Your goal
Could you rewrite all the entries below with every "COLMAP" changed to "Colmap" and nothing else altered?

────────────────────────────────────────

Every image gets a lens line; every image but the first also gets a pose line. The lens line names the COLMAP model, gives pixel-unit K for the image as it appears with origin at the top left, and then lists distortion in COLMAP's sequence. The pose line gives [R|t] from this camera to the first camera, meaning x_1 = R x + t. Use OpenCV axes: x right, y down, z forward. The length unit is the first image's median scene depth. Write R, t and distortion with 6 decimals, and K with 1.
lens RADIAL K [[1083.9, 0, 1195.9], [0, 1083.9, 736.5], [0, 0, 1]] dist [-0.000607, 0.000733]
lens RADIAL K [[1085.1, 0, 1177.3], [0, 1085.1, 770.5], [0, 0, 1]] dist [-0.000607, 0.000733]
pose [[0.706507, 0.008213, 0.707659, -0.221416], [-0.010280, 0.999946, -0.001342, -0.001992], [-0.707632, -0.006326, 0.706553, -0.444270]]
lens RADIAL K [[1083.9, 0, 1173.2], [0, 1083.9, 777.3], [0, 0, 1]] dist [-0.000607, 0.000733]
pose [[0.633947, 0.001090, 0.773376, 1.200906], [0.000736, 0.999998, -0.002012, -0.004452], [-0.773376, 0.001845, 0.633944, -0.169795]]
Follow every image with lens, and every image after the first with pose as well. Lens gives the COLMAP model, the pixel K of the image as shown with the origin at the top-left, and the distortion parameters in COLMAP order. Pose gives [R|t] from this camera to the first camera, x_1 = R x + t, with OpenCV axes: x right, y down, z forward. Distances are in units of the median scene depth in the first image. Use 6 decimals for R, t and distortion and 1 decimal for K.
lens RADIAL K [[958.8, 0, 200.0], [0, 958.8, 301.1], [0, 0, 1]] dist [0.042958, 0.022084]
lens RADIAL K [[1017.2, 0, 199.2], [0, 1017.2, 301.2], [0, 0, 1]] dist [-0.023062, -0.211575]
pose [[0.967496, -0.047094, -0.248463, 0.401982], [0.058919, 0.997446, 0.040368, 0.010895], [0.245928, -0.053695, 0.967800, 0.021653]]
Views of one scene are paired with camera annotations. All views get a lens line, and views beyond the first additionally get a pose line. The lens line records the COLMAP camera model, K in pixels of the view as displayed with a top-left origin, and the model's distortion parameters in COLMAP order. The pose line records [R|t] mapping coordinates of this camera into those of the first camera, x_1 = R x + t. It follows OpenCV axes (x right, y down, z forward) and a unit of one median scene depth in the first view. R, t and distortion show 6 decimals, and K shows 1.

────────────────────────────────────────

Solution below
Every image gets a lens line; every image but the first also gets a pose line. The lens line names the Colmap model, gives pixel-unit K for the image as it appears with origin at the top left, and then lists distortion in Colmap's sequence. The pose line gives [R|t] from this camera to the first camera, meaning x_1 = R x + t. Use OpenCV axes: x right, y down, z forward. The length unit is the first image's median scene depth. Write R, t and distortion with 6 decimals, and K with 1.
lens RADIAL K [[1083.9, 0, 1195.9], [0, 1083.9, 736.5], [0, 0, 1]] dist [-0.000607, 0.000733]
lens RADIAL K [[1085.1, 0, 1177.3], [0, 1085.1, 770.5], [0, 0, 1]] dist [-0.000607, 0.000733]
pose [[0.706507, 0.008213, 0.707659, -0.221416], [-0.010280, 0.999946, -0.001342, -0.001992], [-0.707632, -0.006326, 0.706553, -0.444270]]
lens RADIAL K [[1083.9, 0, 1173.2], [0, 1083.9, 777.3], [0, 0, 1]] dist [-0.000607, 0.000733]
pose [[0.633947, 0.001090, 0.773376, 1.200906], [0.000736, 0.999998, -0.002012, -0.004452], [-0.773376, 0.001845, 0.633944, -0.169795]]
Follow every image with lens, and every image after the first with pose as well. Lens gives the Colmap model, the pixel K of the image as shown with the origin at the top-left, and the distortion parameters in Colmap order. Pose gives [R|t] from this camera to the first camera, x_1 = R x + t, with OpenCV axes: x right, y down, z forward. Distances are in units of the median scene depth in the first image. Use 6 decimals for R, t and distortion and 1 decimal for K.
lens RADIAL K [[958.8, 0, 200.0], [0, 958.8, 301.1], [0, 0, 1]] dist [0.042958, 0.022084]
lens RADIAL K [[1017.2, 0, 199.2], [0, 1017.2, 301.2], [0, 0, 1]] dist [-0.023062, -0.211575]
pose [[0.967496, -0.047094, -0.248463, 0.401982], [0.058919, 0.997446, 0.040368, 0.010895], [0.245928, -0.053695, 0.967800, 0.021653]]
Views of one scene are paired with camera annotations. All views get a lens line, and views beyond the first additionally get a pose line. The lens line records the Colmap camera model, K in pixels of the view as displayed with a top-left origin, and the model's distortion parameters in Colmap order. The pose line records [R|t] mapping coordinates of this camera into those of the first camera, x_1 = R x + t. It follows OpenCV axes (x right, y down, z forward) and a unit of one median scene depth in the first view. R, t and distortion show 6 decimals, and K shows 1.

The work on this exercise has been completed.